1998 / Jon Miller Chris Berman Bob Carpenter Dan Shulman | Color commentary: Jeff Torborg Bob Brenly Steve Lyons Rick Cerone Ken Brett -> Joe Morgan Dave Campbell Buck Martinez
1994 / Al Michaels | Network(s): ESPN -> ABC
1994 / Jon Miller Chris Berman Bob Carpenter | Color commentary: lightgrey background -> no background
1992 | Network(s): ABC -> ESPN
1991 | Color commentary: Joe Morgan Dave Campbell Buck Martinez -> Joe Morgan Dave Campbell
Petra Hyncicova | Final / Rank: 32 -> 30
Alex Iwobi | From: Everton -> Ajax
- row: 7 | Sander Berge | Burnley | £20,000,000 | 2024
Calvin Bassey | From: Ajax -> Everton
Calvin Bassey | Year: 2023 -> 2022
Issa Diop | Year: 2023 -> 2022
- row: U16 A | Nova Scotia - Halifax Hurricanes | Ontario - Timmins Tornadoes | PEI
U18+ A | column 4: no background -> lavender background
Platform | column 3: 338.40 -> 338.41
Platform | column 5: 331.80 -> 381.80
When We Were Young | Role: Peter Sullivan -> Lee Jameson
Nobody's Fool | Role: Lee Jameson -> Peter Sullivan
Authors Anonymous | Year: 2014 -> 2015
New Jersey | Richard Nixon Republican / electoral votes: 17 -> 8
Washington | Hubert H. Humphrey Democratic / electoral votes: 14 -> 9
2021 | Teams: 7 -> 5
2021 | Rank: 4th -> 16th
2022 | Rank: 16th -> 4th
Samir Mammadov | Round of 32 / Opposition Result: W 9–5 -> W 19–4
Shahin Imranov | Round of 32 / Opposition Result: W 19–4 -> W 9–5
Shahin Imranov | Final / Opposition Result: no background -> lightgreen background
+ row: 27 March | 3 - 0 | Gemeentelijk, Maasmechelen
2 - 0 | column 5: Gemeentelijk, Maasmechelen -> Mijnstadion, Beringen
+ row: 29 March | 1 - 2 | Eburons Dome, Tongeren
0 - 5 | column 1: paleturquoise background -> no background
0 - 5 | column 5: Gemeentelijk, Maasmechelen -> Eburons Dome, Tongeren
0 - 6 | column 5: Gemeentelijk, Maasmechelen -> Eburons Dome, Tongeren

++++++++

- _PROBLEM TO SOLVE_: Rewrite all the records, changing every "background" to "shading" and leaving everything else the same.

- _THE COMPLETED TASK_:
1998 / Jon Miller Chris Berman Bob Carpenter Dan Shulman | Color commentary: Jeff Torborg Bob Brenly Steve Lyons Rick Cerone Ken Brett -> Joe Morgan Dave Campbell Buck Martinez
1994 / Al Michaels | Network(s): ESPN -> ABC
1994 / Jon Miller Chris Berman Bob Carpenter | Color commentary: lightgrey shading -> no shading
1992 | Network(s): ABC -> ESPN
1991 | Color commentary: Joe Morgan Dave Campbell Buck Martinez -> Joe Morgan Dave Campbell
Petra Hyncicova | Final / Rank: 32 -> 30
Alex Iwobi | From: Everton -> Ajax
- row: 7 | Sander Berge | Burnley | £20,000,000 | 2024
Calvin Bassey | From: Ajax -> Everton
Calvin Bassey | Year: 2023 -> 2022
Issa Diop | Year: 2023 -> 2022
- row: U16 A | Nova Scotia - Halifax Hurricanes | Ontario - Timmins Tornadoes | PEI
U18+ A | column 4: no shading -> lavender shading
Platform | column 3: 338.40 -> 338.41
Platform | column 5: 331.80 -> 381.80
When We Were Young | Role: Peter Sullivan -> Lee Jameson
Nobody's Fool | Role: Lee Jameson -> Peter Sullivan
Authors Anonymous | Year: 2014 -> 2015
New Jersey | Richard Nixon Republican / electoral votes: 17 -> 8
Washington | Hubert H. Humphrey Democratic / electoral votes: 14 -> 9
2021 | Teams: 7 -> 5
2021 | Rank: 4th -> 16th
2022 | Rank: 16th -> 4th
Samir Mammadov | Round of 32 / Opposition Result: W 9–5 -> W 19–4
Shahin Imranov | Round of 32 / Opposition Result: W 19–4 -> W 9–5
Shahin Imranov | Final / Opposition Result: no shading -> lightgreen shading
+ row: 27 March | 3 - 0 | Gemeentelijk, Maasmechelen
2 - 0 | column 5: Gemeentelijk, Maasmechelen -> Mijnstadion, Beringen
+ row: 29 March | 1 - 2 | Eburons Dome, Tongeren
0 - 5 | column 1: paleturquoise shading -> no shading
0 - 5 | column 5: Gemeentelijk, Maasmechelen -> Eburons Dome, Tongeren
0 - 6 | column 5: Gemeentelijk, Maasmechelen -> Eburons Dome, Tongeren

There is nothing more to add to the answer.